STATED EXERCISE 1
In the loan agreement text, when must a Borrower give Lender written notice of an amendment that adds Material Contracts to Schedule 5.17?
STATED EXERCISE 2
Copy the loan agreement text word for word, from "5.19 Indebtedness. Set" up to and including "the Closing Date.".
----- PAGE TEXT
5.17 Material Contracts. Set forth on Schedule 5.17 to the Information Certificate (as such Schedule may be updated from time to time in accordance herewith) is a reasonably detailed description of the Material Contracts of each Loan Party and each of its Subsidiaries as of the most recent date on which Borrowers provided their Compliance Certificate pursuant to Section 6.1; provided, however, that any Borrower may amend Schedule 5.17 to the Information Certificate to add additional Material Contracts so long as such amendment occurs by written notice to Lender on the date that such Borrower provides its Compliance Certificate. Except for matters which, either individually or in the aggregate, could not reasonably be expected to result in a Material Adverse Change, each Material Contract (other than those that have expired at the end of their normal terms) (a) is in full force and effect and is binding upon and enforceable against the applicable Loan Party or the applicable Subsidiary and, to such Borrower’s knowledge, after reasonable due inquiry, each other Person that is a party thereto in accordance with its terms, (b) has not been otherwise amended or modified (other than amendments or modifications permitted by Section 7.7(b)), and (c) is not in default due to the action or inaction of the applicable Loan Party or the applicable Subsidiary.
5.18 Patriot Act. To the extent applicable, each Loan Party and each of its Subsidiaries is in compliance, in all material respects, with the (a) Trading with the Enemy Act, as amended, and each of the foreign assets control regulations of the United States Treasury Department (31 CFR, Subtitle B, Chapter V, as amended) and any other enabling legislation or executive order relating thereto, and (b) Uniting and Strengthening America by Providing Appropriate Tools Required to Intercept and Obstruct Terrorism (USA Patriot Act of 2001) (the “Patriot Act”). No part of the proceeds of the loans made hereunder will be used by any Loan Party or any of its Subsidiaries or any of their Affiliates, directly or indirectly, for any payments to any governmental official or employee, political party, official of a political party, candidate for political office, or anyone else acting in an official capacity, in order to obtain, retain or direct business or obtain any improper advantage, in violation of the United States Foreign Corrupt Practices Act of 1977, as amended.
5.19 Indebtedness. Set forth on Schedule 5.19 to the Information Certificate is a true and complete list of all Indebtedness of each Loan Party and each of its Subsidiaries outstanding immediately prior to the Closing Date that is to remain outstanding immediately after giving
Exhibit D
Page 5
effect to the closing hereunder on the Closing Date and such Schedule accurately sets forth the aggregate principal amount of such Indebtedness as of the Closing Date.
----------
----- INFORMATION SUPPLIED
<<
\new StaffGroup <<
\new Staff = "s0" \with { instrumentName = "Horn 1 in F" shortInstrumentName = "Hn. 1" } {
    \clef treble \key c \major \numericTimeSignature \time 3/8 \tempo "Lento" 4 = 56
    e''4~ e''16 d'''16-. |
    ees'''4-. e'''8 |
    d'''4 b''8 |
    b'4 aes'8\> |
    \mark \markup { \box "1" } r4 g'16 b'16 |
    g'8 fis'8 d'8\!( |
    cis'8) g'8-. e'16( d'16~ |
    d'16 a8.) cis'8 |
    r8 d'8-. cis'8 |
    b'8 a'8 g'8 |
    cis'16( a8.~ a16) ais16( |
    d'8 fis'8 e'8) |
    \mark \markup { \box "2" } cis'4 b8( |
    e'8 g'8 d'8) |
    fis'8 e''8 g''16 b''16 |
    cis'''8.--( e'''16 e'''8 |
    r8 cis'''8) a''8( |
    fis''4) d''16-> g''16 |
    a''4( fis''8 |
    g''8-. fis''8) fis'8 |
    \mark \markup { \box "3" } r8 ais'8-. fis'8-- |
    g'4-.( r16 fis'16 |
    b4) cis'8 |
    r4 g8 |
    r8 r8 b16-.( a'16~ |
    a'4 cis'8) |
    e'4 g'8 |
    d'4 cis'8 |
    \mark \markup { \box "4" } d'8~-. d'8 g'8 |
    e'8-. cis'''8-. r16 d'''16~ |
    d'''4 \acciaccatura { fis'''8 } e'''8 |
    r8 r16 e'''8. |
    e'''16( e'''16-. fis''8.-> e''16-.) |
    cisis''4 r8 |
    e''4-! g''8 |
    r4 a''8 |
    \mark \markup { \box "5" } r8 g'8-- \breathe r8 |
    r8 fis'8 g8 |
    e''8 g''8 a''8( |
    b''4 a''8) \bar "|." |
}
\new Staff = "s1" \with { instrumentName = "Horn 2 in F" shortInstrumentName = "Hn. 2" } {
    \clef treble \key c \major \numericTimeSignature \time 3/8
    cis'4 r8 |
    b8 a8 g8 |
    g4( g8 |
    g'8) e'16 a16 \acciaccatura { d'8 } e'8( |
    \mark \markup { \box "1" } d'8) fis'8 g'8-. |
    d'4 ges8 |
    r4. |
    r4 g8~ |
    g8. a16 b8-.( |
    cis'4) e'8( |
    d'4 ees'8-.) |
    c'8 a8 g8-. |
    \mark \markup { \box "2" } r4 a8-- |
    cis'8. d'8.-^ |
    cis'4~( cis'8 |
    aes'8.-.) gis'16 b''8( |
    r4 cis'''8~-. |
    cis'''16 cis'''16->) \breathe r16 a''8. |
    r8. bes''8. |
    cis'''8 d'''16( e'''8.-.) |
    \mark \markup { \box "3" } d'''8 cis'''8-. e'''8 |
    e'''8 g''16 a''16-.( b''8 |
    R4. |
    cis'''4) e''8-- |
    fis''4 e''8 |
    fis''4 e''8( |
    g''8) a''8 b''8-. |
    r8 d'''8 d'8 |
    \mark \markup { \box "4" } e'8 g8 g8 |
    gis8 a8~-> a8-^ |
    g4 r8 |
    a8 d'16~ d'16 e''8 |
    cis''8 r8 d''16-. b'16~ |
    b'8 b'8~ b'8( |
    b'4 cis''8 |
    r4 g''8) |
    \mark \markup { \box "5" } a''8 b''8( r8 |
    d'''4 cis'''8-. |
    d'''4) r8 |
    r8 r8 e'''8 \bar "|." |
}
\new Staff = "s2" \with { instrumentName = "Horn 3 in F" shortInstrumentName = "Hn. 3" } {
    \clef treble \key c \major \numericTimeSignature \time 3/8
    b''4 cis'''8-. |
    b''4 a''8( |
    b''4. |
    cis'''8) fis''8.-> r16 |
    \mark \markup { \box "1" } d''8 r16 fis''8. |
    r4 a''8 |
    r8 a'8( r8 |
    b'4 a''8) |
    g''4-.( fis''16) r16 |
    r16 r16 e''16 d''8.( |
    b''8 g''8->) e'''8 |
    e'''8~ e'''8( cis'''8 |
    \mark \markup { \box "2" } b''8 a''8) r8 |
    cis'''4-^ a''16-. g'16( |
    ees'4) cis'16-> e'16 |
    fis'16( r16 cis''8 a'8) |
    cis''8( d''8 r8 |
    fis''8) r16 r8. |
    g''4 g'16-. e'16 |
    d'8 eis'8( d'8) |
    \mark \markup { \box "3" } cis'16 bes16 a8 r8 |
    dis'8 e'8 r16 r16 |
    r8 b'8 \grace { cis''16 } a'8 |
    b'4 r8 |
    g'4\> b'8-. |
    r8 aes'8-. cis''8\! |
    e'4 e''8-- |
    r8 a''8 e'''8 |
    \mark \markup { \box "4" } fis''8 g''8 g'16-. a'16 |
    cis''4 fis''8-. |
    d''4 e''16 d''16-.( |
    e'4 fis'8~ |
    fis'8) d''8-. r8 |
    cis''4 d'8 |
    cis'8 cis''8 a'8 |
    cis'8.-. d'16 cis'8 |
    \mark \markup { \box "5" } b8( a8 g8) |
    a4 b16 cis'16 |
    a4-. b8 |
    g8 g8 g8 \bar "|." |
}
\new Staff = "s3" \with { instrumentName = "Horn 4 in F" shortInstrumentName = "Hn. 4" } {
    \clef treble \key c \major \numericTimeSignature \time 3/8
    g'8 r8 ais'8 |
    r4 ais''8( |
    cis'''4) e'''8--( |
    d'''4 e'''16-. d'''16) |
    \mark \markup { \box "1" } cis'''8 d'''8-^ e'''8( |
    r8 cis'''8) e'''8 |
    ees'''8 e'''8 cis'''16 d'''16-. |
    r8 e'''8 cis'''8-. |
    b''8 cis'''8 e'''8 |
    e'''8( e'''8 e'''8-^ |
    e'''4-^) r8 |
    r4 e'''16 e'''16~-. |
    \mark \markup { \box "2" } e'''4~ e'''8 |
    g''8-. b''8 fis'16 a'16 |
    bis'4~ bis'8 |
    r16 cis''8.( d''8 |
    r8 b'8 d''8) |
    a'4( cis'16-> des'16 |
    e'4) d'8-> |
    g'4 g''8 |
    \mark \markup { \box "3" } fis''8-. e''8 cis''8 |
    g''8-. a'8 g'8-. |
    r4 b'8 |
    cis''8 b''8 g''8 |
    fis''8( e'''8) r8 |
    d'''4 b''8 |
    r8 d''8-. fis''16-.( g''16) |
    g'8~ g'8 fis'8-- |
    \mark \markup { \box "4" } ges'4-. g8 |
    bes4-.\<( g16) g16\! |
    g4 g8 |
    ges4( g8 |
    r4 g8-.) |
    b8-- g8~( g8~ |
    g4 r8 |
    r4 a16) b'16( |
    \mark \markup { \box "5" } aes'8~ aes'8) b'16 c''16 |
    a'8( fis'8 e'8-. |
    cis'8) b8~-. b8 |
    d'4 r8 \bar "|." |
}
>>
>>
----------
----- INFORMATION SUPPLIED
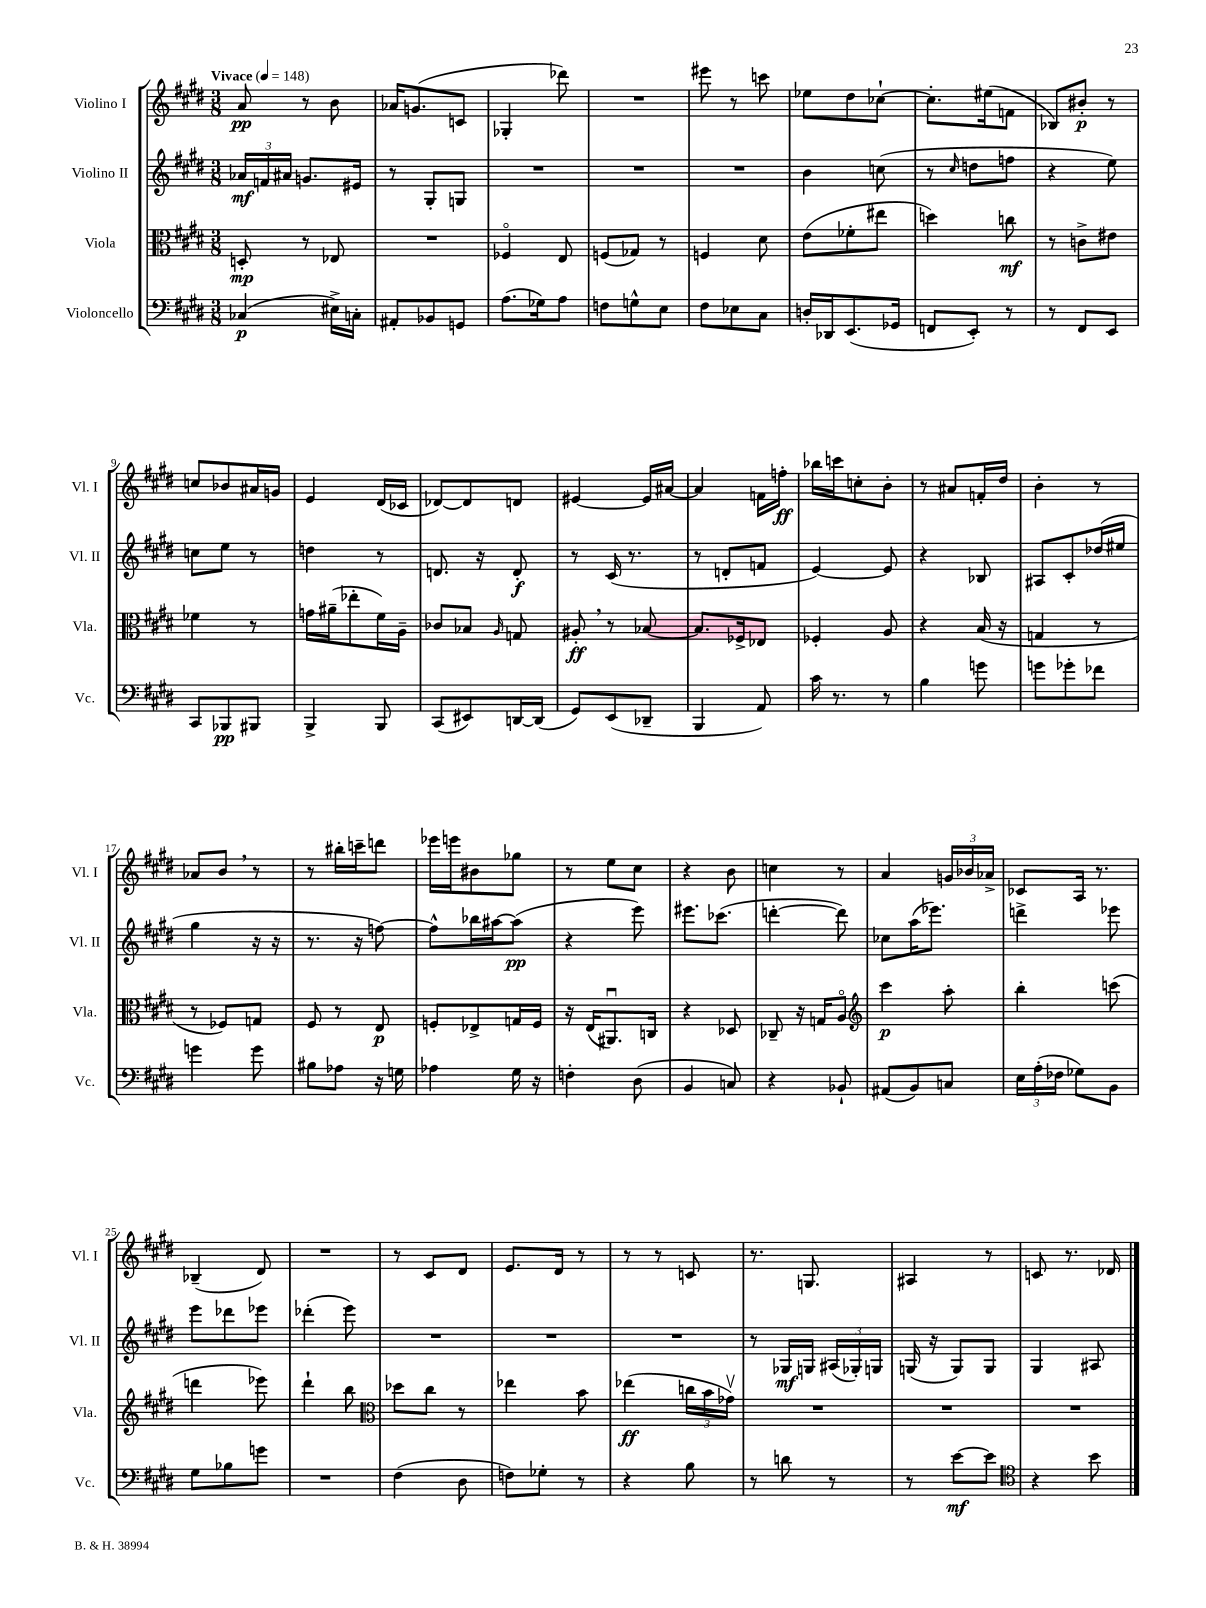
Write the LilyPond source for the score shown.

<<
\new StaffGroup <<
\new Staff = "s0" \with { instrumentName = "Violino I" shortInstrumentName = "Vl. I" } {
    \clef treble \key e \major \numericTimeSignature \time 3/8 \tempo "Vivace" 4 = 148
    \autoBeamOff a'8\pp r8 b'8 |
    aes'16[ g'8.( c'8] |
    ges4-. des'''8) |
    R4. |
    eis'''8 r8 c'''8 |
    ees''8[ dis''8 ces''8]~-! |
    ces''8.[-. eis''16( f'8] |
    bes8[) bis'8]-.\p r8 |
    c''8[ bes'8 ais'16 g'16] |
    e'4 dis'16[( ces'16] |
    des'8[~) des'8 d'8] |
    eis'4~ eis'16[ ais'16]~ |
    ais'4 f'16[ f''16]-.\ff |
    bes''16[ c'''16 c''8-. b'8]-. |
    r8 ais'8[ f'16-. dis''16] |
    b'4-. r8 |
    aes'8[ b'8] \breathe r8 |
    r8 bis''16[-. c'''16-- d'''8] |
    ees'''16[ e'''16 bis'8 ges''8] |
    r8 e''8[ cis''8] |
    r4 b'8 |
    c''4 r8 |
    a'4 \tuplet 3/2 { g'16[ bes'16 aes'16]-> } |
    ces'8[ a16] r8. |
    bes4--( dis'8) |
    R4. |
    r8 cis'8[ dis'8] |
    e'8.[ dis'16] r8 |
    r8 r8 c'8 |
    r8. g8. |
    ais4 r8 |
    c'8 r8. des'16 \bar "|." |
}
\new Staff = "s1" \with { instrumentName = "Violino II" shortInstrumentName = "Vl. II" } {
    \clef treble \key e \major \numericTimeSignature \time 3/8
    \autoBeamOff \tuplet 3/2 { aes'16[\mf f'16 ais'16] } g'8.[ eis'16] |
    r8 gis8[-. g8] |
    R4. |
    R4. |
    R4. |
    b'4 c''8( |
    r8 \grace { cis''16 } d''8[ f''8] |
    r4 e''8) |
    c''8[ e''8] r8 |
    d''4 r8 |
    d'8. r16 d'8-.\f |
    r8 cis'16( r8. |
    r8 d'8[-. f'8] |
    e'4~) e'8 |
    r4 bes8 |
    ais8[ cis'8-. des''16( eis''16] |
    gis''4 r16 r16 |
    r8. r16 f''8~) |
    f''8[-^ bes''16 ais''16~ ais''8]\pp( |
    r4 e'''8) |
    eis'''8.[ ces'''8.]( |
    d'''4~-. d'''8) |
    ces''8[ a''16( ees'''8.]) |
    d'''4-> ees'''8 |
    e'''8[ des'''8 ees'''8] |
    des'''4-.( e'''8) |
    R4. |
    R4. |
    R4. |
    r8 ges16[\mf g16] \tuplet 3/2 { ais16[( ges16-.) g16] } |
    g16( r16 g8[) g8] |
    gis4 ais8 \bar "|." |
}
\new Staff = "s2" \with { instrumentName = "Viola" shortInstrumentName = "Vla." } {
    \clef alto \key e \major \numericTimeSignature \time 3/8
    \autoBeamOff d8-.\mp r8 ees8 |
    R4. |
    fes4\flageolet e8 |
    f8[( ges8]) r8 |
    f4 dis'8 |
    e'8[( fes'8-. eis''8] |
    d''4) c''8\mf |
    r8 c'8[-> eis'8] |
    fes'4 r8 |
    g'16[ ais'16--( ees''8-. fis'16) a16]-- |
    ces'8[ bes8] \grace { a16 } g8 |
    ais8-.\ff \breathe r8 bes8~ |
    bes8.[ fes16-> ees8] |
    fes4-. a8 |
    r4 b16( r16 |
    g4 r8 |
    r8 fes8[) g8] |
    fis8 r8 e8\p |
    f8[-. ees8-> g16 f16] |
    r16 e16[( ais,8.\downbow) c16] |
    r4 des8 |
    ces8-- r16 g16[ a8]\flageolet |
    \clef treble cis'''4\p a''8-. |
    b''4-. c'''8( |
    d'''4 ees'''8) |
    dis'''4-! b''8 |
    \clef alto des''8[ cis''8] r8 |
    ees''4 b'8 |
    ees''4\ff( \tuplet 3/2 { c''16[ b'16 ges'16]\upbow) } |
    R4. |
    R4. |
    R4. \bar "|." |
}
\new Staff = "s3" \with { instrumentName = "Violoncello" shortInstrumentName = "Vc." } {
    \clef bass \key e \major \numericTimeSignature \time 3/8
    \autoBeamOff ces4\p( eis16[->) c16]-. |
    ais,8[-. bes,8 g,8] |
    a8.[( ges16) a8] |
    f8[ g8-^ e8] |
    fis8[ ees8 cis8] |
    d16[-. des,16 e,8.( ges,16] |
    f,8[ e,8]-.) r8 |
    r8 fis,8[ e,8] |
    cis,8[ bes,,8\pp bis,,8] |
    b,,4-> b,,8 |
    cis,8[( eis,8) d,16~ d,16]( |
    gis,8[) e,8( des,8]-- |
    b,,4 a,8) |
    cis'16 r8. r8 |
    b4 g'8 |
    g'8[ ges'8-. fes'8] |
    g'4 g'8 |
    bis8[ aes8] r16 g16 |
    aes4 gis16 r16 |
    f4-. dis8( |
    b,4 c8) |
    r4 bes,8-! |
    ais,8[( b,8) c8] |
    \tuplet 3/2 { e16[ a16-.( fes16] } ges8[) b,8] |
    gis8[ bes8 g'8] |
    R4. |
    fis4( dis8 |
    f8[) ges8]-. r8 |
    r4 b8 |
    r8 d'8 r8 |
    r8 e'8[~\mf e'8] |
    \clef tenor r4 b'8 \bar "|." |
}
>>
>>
----------
----- INFORMATION SUPPLIED
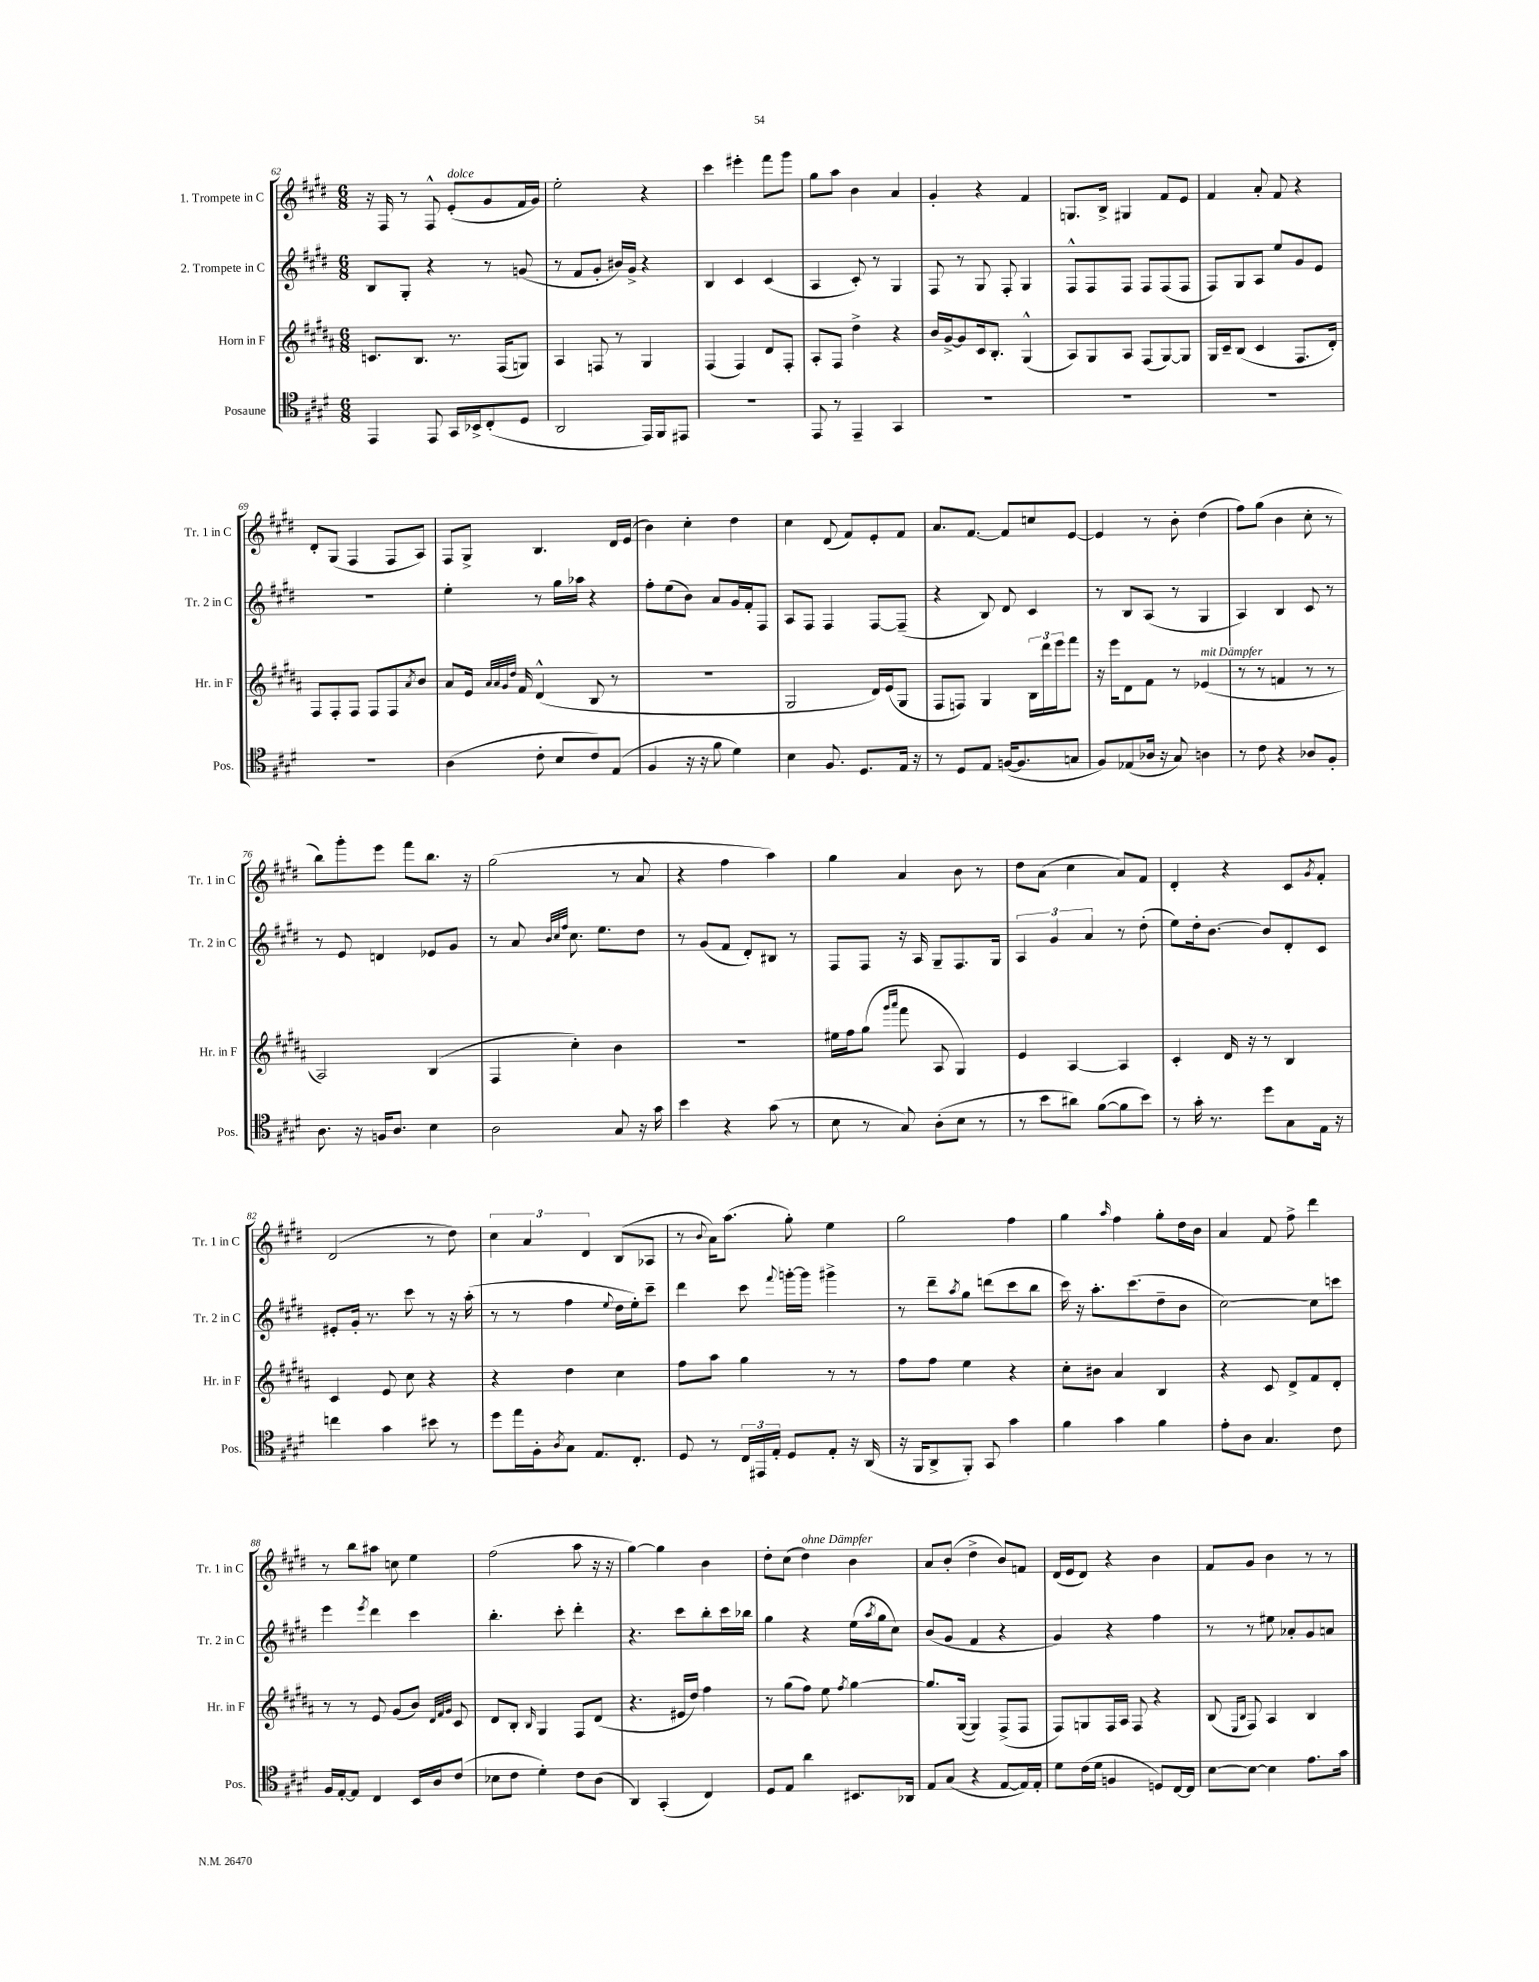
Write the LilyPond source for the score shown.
----------
EXERCISE OUTPUT 1
On the date that the Borrower provides its Compliance Certificate.

EXERCISE OUTPUT 2
5.19 Indebtedness. Set forth on Schedule 5.19 to the Information Certificate is a true and complete list of all Indebtedness of each Loan Party and each of its Subsidiaries outstanding immediately prior to the Closing Date that is to remain outstanding immediately after giving
Exhibit D
Page 5
effect to the closing hereunder on the Closing Date and such Schedule accurately sets forth the aggregate principal amount of such Indebtedness as of the Closing Date.